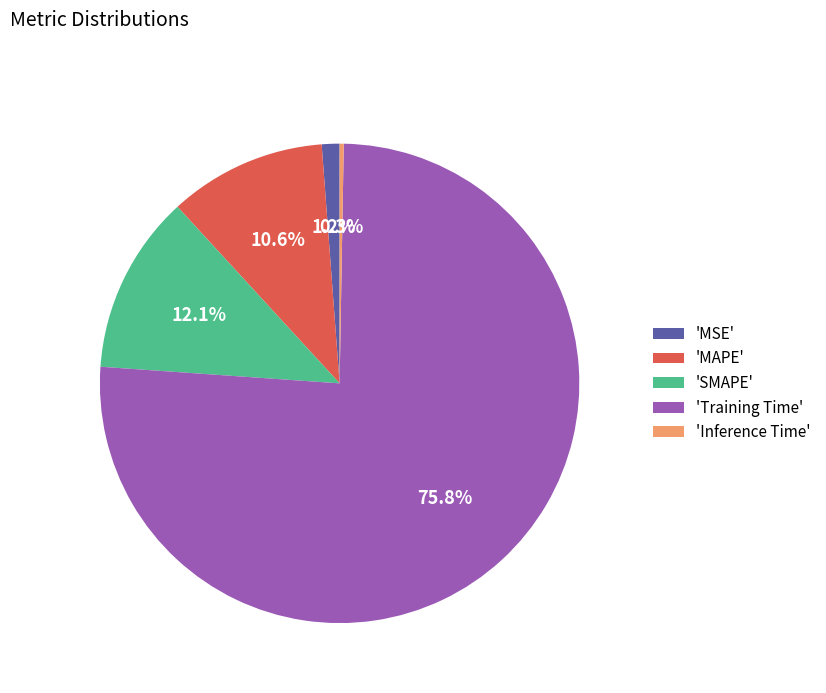

Which category has the biggest portion of the pie?

'Training Time'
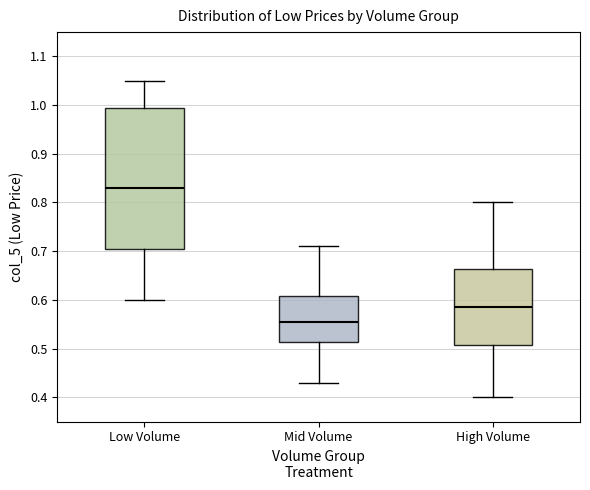

Comparing the boxes themselves (not the whiskers), which one is the tallest?

Low Volume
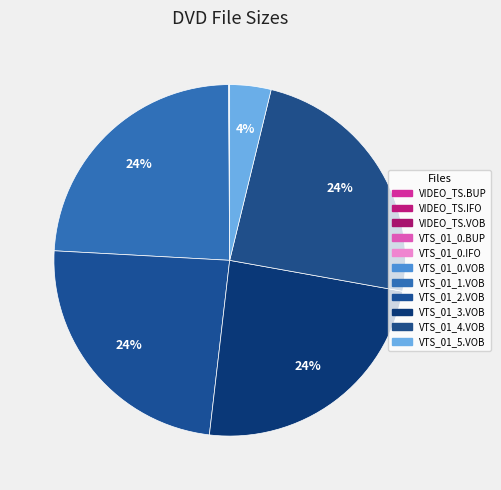

Is there a majority slice in this chart?

No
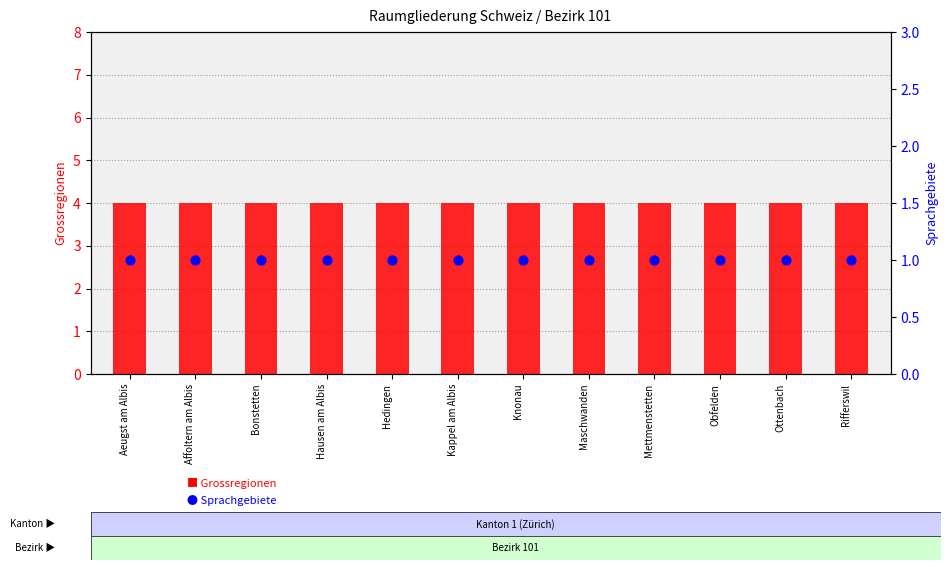

Is the value of Grossregionen at Kappel am Albis greater than the value of Sprachgebiete at Rifferswil?

Yes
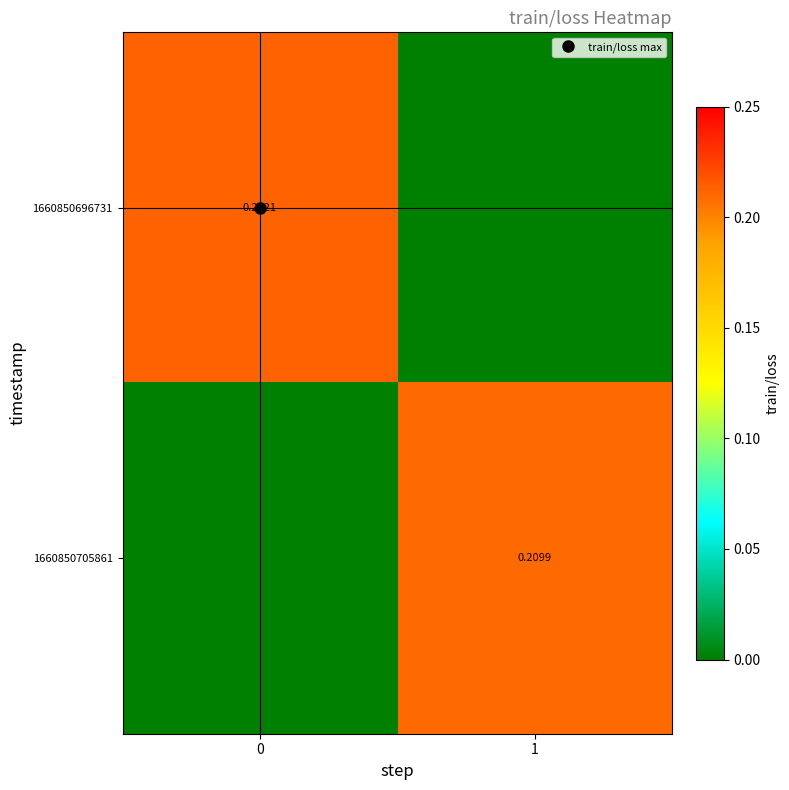

At 0, list the series in order from largest to smallest.

1660850696731, 1660850705861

### WORK TO BE COMPLETED
Lay out the entire listing above as a JSON list of strings, one string per line, leaving out blank lines and any picture lines.

### RESULT OF THE TASK
[
  "Which category has the biggest portion of the pie?",
  "'Training Time'",
  "Comparing the boxes themselves (not the whiskers), which one is the tallest?",
  "Low Volume",
  "Is there a majority slice in this chart?",
  "No",
  "Is the value of Grossregionen at Kappel am Albis greater than the value of Sprachgebiete at Rifferswil?",
  "Yes",
  "At 0, list the series in order from largest to smallest.",
  "1660850696731, 1660850705861"
]